The growth of religion in Chinese communities could largely be attributed to the “spiritual void” as we have discussed in class before. This familiar concept is described as a “spiritual crisis” in Yu’s paper and is likely caused by a multitude of factors, including a lack of religious development following the Cultural Revolution and the growth of corruption and materialism in a rapidly modernizing society. The efforts of Chinese people today to find a sense of spiritual awakening have led many of them into traps, temples and religious groups managed like for-profit companies, taking advantage of those who don’t know any better.

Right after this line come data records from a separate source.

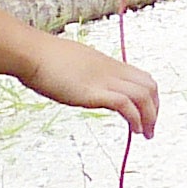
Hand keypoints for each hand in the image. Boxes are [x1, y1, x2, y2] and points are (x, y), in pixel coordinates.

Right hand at [16, 33, 159, 137]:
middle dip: (155, 108)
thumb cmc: (43, 58)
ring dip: (150, 117)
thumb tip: (80, 83)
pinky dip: (135, 119)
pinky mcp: (94, 92)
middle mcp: (110, 70)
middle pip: (149, 86)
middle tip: (150, 128)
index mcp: (106, 63)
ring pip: (143, 95)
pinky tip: (133, 130)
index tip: (145, 113)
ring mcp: (103, 80)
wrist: (32, 53)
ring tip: (145, 134)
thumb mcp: (72, 64)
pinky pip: (125, 105)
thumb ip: (83, 74)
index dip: (150, 96)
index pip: (141, 77)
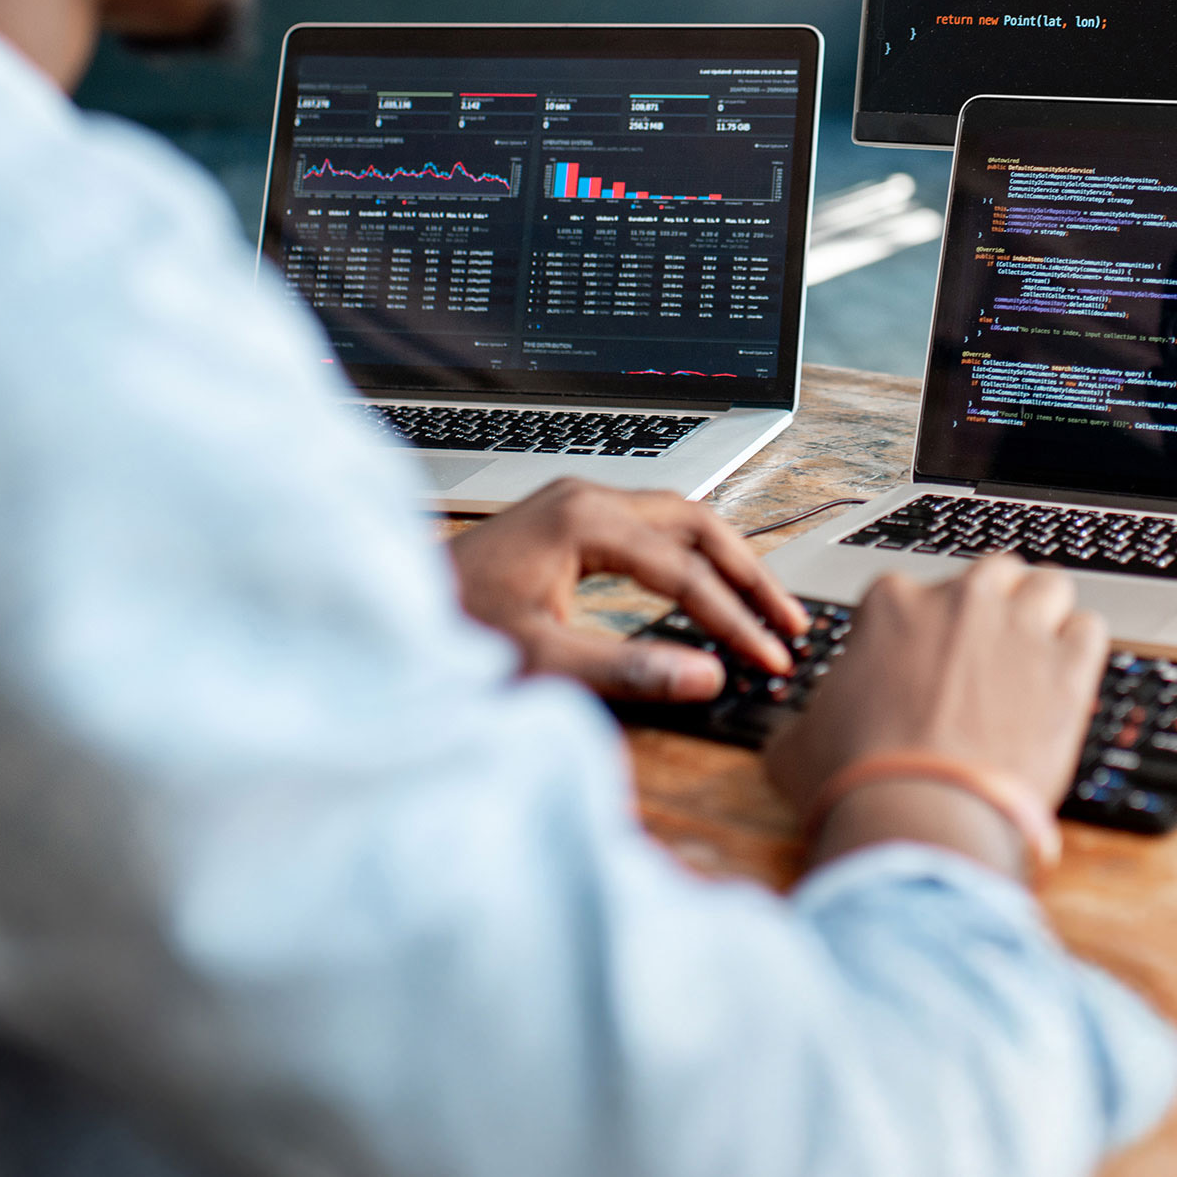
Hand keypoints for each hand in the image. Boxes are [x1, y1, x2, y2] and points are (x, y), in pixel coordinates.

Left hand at [447, 480, 804, 702]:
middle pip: (697, 525)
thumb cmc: (449, 631)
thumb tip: (706, 677)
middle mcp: (584, 499)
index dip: (735, 619)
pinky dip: (689, 558)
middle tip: (790, 625)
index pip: (685, 571)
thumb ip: (627, 669)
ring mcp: (573, 505)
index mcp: (584, 521)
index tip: (770, 659)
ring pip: (677, 521)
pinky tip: (704, 589)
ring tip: (764, 608)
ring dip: (724, 562)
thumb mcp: (540, 660)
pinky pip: (650, 529)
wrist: (386, 612)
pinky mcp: (564, 523)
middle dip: (749, 577)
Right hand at [764, 558, 1106, 877]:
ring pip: (1049, 586)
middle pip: (992, 575)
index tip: (926, 665)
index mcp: (892, 604)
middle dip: (991, 608)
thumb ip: (805, 719)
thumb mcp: (797, 743)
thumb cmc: (855, 780)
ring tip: (1034, 659)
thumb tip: (800, 732)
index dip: (923, 631)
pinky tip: (1066, 682)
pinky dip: (1080, 651)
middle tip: (986, 656)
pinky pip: (1090, 630)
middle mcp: (961, 600)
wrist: (918, 816)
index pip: (915, 593)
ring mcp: (1020, 628)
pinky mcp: (1069, 666)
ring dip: (1043, 615)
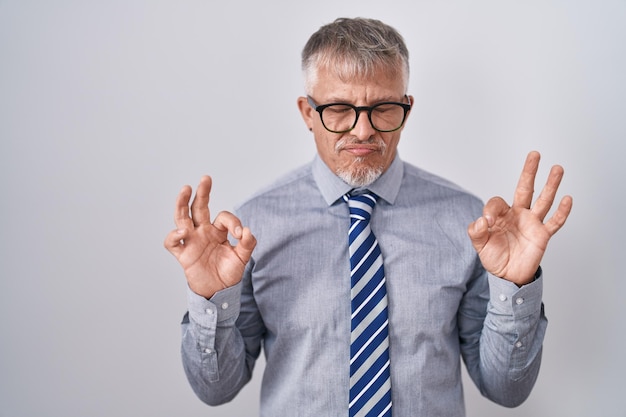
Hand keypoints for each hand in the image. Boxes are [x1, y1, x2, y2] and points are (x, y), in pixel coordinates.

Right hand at [164, 176, 255, 297]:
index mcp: (218, 230)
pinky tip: (182, 231)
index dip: (232, 222)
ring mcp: (191, 241)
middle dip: (202, 192)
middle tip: (206, 178)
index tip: (240, 234)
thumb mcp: (242, 258)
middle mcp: (203, 231)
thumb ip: (247, 244)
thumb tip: (247, 231)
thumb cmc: (228, 272)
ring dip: (182, 203)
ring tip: (186, 189)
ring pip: (182, 217)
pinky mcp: (183, 254)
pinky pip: (173, 242)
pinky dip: (174, 235)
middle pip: (199, 207)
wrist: (218, 291)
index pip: (223, 217)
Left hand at [467, 151, 572, 285]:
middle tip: (534, 155)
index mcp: (501, 215)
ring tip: (557, 168)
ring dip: (551, 185)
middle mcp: (518, 215)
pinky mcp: (542, 235)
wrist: (508, 276)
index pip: (497, 202)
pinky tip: (567, 199)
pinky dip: (561, 212)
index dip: (492, 210)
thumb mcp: (479, 245)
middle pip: (525, 188)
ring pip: (543, 200)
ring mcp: (532, 224)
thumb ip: (476, 232)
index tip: (489, 223)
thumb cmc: (494, 258)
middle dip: (529, 172)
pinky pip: (554, 222)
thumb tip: (482, 221)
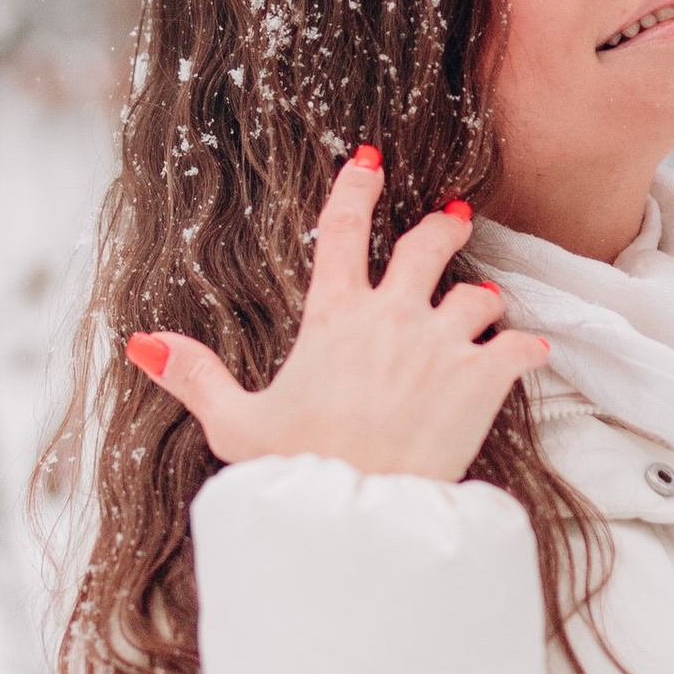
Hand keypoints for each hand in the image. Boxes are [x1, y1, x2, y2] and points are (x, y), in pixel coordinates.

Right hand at [124, 148, 549, 480]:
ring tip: (488, 304)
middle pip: (427, 246)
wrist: (357, 514)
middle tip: (455, 221)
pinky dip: (528, 347)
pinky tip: (531, 351)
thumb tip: (142, 342)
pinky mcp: (482, 379)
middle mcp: (391, 317)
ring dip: (485, 299)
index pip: (342, 231)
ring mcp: (440, 344)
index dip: (356, 188)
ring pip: (479, 294)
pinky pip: (520, 345)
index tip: (371, 159)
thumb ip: (195, 375)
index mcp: (333, 319)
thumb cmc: (296, 470)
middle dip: (443, 229)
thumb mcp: (234, 424)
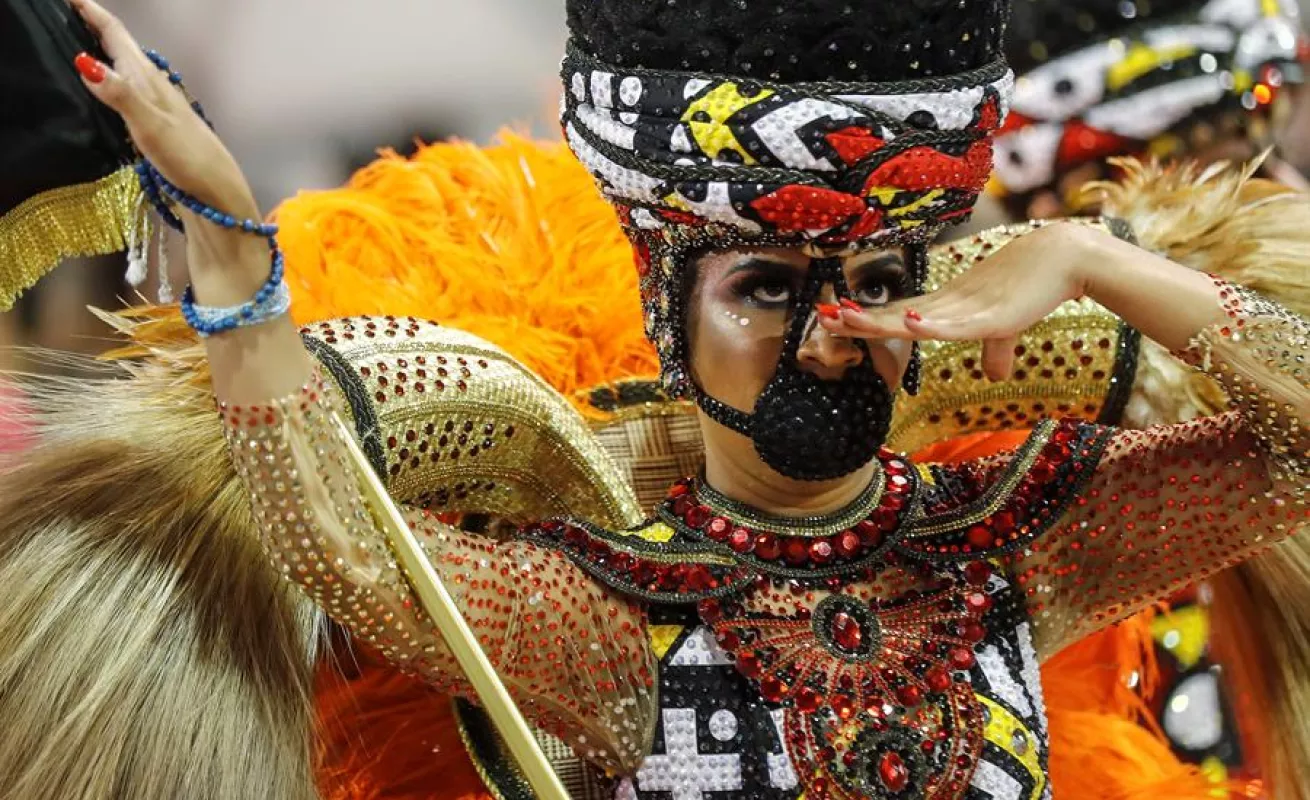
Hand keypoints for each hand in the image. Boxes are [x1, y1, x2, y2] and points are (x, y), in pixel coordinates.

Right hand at [70, 0, 258, 224]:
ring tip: (71, 43)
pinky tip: (98, 90)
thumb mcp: (151, 125)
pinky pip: (124, 92)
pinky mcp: (154, 125)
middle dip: (90, 26)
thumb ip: (120, 94)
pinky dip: (107, 82)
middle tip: (61, 15)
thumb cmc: (187, 158)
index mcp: (147, 78)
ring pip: (122, 68)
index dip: (90, 11)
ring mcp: (154, 105)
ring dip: (99, 52)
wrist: (217, 193)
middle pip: (117, 46)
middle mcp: (152, 85)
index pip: (114, 33)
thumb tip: (85, 62)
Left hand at [820, 221, 1095, 380]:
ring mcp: (967, 309)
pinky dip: (932, 324)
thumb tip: (995, 376)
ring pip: (915, 318)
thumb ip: (997, 352)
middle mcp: (949, 305)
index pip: (897, 314)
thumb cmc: (1034, 286)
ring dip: (880, 319)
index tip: (832, 316)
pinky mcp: (991, 316)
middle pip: (895, 314)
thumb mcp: (1009, 326)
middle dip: (858, 318)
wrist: (1067, 258)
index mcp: (948, 307)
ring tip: (846, 317)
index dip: (866, 318)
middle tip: (821, 315)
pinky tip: (910, 322)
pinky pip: (956, 324)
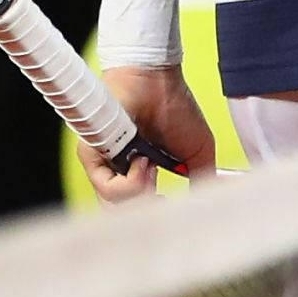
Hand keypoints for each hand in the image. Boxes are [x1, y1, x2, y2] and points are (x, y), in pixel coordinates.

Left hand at [76, 66, 217, 204]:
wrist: (158, 80)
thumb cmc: (176, 108)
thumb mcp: (199, 151)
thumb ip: (202, 179)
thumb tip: (205, 202)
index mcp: (140, 173)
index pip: (138, 209)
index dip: (154, 216)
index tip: (169, 202)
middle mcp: (119, 172)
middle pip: (123, 215)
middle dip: (148, 213)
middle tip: (162, 199)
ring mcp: (104, 166)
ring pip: (114, 206)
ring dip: (141, 194)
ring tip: (152, 169)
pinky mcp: (92, 157)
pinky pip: (106, 189)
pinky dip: (130, 182)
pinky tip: (143, 162)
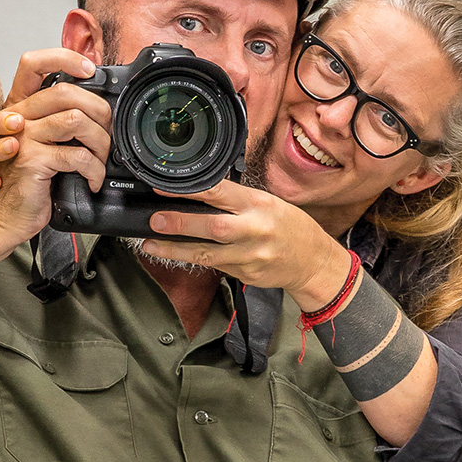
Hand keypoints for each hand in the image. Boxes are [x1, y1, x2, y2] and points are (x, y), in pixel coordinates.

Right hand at [0, 49, 102, 206]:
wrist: (3, 216)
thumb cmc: (25, 182)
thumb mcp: (40, 145)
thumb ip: (56, 123)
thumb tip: (96, 111)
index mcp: (19, 107)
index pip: (33, 64)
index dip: (64, 57)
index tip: (89, 69)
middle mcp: (17, 115)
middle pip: (65, 91)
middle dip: (98, 110)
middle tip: (108, 130)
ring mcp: (23, 136)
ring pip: (75, 120)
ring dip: (100, 142)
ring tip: (102, 159)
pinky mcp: (32, 160)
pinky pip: (77, 156)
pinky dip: (94, 170)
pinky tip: (93, 180)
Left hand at [140, 182, 353, 307]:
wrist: (312, 261)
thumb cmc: (289, 227)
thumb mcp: (268, 203)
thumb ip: (236, 200)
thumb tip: (198, 194)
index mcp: (259, 205)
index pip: (220, 192)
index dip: (191, 190)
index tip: (166, 187)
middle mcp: (254, 230)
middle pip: (212, 226)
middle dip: (180, 223)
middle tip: (154, 220)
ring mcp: (249, 256)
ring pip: (207, 254)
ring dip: (175, 250)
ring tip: (150, 245)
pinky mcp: (245, 274)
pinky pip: (214, 265)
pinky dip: (193, 260)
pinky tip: (174, 255)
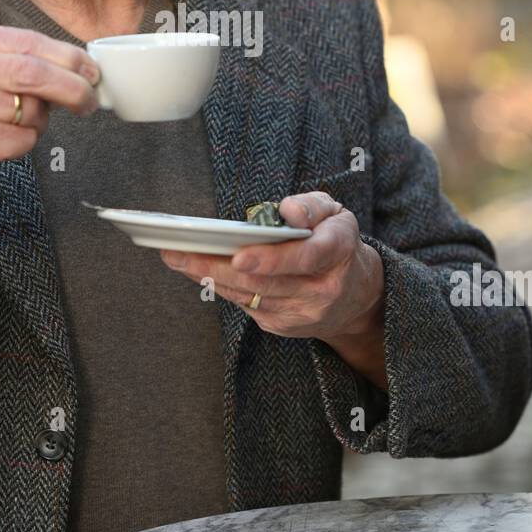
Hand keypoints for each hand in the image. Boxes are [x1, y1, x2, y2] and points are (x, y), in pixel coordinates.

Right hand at [0, 21, 99, 237]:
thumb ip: (18, 60)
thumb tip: (81, 67)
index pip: (29, 42)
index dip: (69, 58)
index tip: (91, 71)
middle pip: (35, 72)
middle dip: (73, 87)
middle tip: (90, 101)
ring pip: (33, 109)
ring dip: (40, 121)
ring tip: (15, 125)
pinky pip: (25, 139)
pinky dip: (26, 143)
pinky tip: (3, 143)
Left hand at [159, 190, 384, 345]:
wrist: (355, 295)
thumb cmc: (336, 242)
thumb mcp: (336, 213)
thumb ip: (312, 206)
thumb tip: (288, 211)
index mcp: (338, 253)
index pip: (306, 258)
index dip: (272, 259)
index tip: (239, 255)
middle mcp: (322, 290)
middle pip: (264, 283)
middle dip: (217, 267)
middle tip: (178, 251)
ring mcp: (301, 313)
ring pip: (249, 296)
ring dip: (209, 277)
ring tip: (175, 256)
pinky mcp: (282, 325)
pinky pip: (245, 306)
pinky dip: (219, 287)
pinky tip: (196, 270)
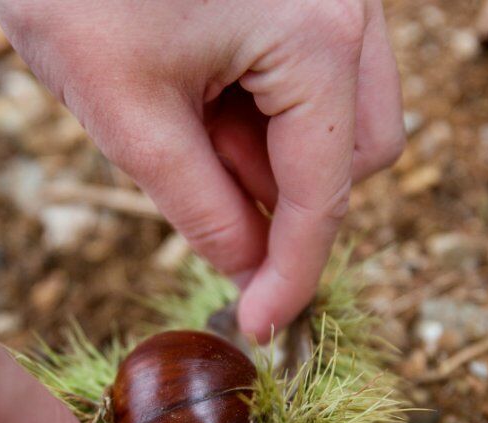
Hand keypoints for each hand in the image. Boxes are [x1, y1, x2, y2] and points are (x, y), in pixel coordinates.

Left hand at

Much of the Buddhism practiced in China today is considered “Lay Buddhism,” with “incense burners” or “xiangke” simply going to temples to ask for favors from gods. While Tibetan Buddhism has gained a wider following in Mainland China in the recent years, any traditions involving Tibet are heavily politicized and risky to take part in largely due to complicated politics which can be associated with possible involvement with Taiwan. For many Chinese people, including Taiwanese, the mystique surrounding Tibetan Buddhism has always been a major factor contributing to its popularity.
While Tibet and Taiwan have had previous connections politically, I find it rather interesting that the Mainland and Taiwan governments somehow always find a way to politicize basically every single topic. While the Tibetan issue is definitely a geopolitical issue, it is equally important as a religious and spiritual issue.